**Exercise aim**
Output the number of lines in the entries below with the string "drivers" in them, and nothing further.

Page-level text extractions:
━━━━━━

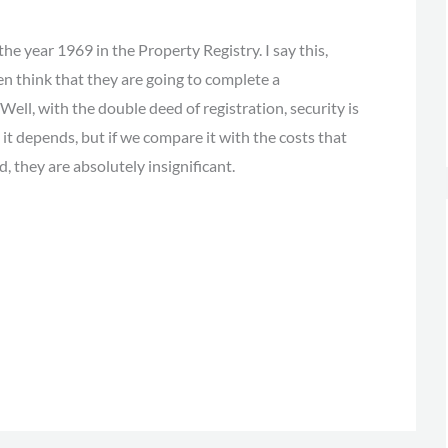
the year 1969 in the Property Registry. I say this,
n think that they are going to complete a
ll, with the double deed of registration, security is
it depends, but if we compare it with the costs that
, they are absolutely insignificant.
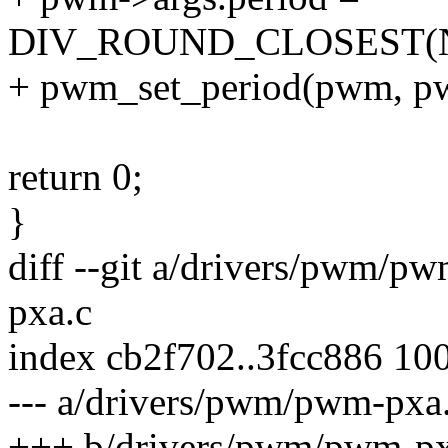
DIV_ROUND_CLOSEST(NS
+ pwm_set_period(pwm, pw
return 0;
}
diff --git a/drivers/pwm/
pxa.c
index cb2f702..3fcc886 10
--- a/drivers/pwm/pwm-pxa
+++ b/drivers/pwm/pwm-px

━━━━━━

**Solved exercise**
3